##### EXERCISE MATERIALS #####

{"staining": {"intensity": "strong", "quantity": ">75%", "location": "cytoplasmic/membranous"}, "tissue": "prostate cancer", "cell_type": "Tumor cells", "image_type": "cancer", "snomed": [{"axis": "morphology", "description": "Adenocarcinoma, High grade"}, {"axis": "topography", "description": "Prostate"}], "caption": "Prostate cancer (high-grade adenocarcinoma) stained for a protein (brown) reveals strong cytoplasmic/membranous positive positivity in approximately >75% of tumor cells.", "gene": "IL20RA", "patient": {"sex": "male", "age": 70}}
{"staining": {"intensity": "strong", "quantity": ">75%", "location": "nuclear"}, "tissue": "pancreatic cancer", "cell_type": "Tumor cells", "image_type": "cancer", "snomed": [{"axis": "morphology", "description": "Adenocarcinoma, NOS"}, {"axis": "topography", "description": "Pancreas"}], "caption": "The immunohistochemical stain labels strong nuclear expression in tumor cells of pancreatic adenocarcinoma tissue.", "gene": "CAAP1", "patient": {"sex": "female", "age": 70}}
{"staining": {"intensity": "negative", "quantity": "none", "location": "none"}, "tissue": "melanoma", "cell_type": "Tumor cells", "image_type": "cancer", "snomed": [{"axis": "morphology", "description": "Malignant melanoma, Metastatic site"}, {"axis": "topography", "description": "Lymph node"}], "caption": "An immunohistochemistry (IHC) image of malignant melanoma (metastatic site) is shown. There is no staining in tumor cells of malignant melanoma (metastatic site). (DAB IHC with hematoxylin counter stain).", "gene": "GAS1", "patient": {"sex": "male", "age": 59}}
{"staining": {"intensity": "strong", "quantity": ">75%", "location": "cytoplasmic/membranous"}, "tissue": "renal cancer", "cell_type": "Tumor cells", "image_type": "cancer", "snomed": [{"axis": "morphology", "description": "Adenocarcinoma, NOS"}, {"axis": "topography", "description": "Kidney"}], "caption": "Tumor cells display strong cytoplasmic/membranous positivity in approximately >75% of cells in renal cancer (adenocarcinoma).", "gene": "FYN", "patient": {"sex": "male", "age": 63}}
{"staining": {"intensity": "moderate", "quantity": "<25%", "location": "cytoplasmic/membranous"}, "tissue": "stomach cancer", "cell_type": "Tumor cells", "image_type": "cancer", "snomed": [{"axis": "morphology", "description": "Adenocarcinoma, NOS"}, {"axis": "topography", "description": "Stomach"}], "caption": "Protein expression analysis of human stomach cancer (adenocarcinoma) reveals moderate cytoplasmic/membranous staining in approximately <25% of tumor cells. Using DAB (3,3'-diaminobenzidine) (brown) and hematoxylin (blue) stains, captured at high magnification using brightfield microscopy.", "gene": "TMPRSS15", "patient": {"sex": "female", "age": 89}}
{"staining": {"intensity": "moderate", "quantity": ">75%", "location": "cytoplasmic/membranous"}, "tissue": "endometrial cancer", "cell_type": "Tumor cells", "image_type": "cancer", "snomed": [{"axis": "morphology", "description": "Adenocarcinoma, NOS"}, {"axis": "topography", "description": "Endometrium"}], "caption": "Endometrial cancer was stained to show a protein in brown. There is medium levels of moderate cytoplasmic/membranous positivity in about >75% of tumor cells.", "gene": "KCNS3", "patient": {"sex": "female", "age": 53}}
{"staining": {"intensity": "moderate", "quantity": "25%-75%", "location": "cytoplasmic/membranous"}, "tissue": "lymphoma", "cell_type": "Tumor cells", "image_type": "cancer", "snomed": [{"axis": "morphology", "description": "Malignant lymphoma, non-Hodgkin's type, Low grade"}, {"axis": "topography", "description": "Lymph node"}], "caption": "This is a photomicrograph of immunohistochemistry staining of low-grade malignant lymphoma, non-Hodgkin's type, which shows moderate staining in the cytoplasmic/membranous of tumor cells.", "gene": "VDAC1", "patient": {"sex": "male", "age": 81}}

#####

> WHAT IS NEEDED: Could you transcribe the records in full, exactly?

> RESPONSE TO THIS TASK:
{"staining": {"intensity": "strong", "quantity": ">75%", "location": "cytoplasmic/membranous"}, "tissue": "prostate cancer", "cell_type": "Tumor cells", "image_type": "cancer", "snomed": [{"axis": "morphology", "description": "Adenocarcinoma, High grade"}, {"axis": "topography", "description": "Prostate"}], "caption": "Prostate cancer (high-grade adenocarcinoma) stained for a protein (brown) reveals strong cytoplasmic/membranous positive positivity in approximately >75% of tumor cells.", "gene": "IL20RA", "patient": {"sex": "male", "age": 70}}
{"staining": {"intensity": "strong", "quantity": ">75%", "location": "nuclear"}, "tissue": "pancreatic cancer", "cell_type": "Tumor cells", "image_type": "cancer", "snomed": [{"axis": "morphology", "description": "Adenocarcinoma, NOS"}, {"axis": "topography", "description": "Pancreas"}], "caption": "The immunohistochemical stain labels strong nuclear expression in tumor cells of pancreatic adenocarcinoma tissue.", "gene": "CAAP1", "patient": {"sex": "female", "age": 70}}
{"staining": {"intensity": "negative", "quantity": "none", "location": "none"}, "tissue": "melanoma", "cell_type": "Tumor cells", "image_type": "cancer", "snomed": [{"axis": "morphology", "description": "Malignant melanoma, Metastatic site"}, {"axis": "topography", "description": "Lymph node"}], "caption": "An immunohistochemistry (IHC) image of malignant melanoma (metastatic site) is shown. There is no staining in tumor cells of malignant melanoma (metastatic site). (DAB IHC with hematoxylin counter stain).", "gene": "GAS1", "patient": {"sex": "male", "age": 59}}
{"staining": {"intensity": "strong", "quantity": ">75%", "location": "cytoplasmic/membranous"}, "tissue": "renal cancer", "cell_type": "Tumor cells", "image_type": "cancer", "snomed": [{"axis": "morphology", "description": "Adenocarcinoma, NOS"}, {"axis": "topography", "description": "Kidney"}], "caption": "Tumor cells display strong cytoplasmic/membranous positivity in approximately >75% of cells in renal cancer (adenocarcinoma).", "gene": "FYN", "patient": {"sex": "male", "age": 63}}
{"staining": {"intensity": "moderate", "quantity": "<25%", "location": "cytoplasmic/membranous"}, "tissue": "stomach cancer", "cell_type": "Tumor cells", "image_type": "cancer", "snomed": [{"axis": "morphology", "description": "Adenocarcinoma, NOS"}, {"axis": "topography", "description": "Stomach"}], "caption": "Protein expression analysis of human stomach cancer (adenocarcinoma) reveals moderate cytoplasmic/membranous staining in approximately <25% of tumor cells. Using DAB (3,3'-diaminobenzidine) (brown) and hematoxylin (blue) stains, captured at high magnification using brightfield microscopy.", "gene": "TMPRSS15", "patient": {"sex": "female", "age": 89}}
{"staining": {"intensity": "moderate", "quantity": ">75%", "location": "cytoplasmic/membranous"}, "tissue": "endometrial cancer", "cell_type": "Tumor cells", "image_type": "cancer", "snomed": [{"axis": "morphology", "description": "Adenocarcinoma, NOS"}, {"axis": "topography", "description": "Endometrium"}], "caption": "Endometrial cancer was stained to show a protein in brown. There is medium levels of moderate cytoplasmic/membranous positivity in about >75% of tumor cells.", "gene": "KCNS3", "patient": {"sex": "female", "age": 53}}
{"staining": {"intensity": "moderate", "quantity": "25%-75%", "location": "cytoplasmic/membranous"}, "tissue": "lymphoma", "cell_type": "Tumor cells", "image_type": "cancer", "snomed": [{"axis": "morphology", "description": "Malignant lymphoma, non-Hodgkin's type, Low grade"}, {"axis": "topography", "description": "Lymph node"}], "caption": "This is a photomicrograph of immunohistochemistry staining of low-grade malignant lymphoma, non-Hodgkin's type, which shows moderate staining in the cytoplasmic/membranous of tumor cells.", "gene": "VDAC1", "patient": {"sex": "male", "age": 81}}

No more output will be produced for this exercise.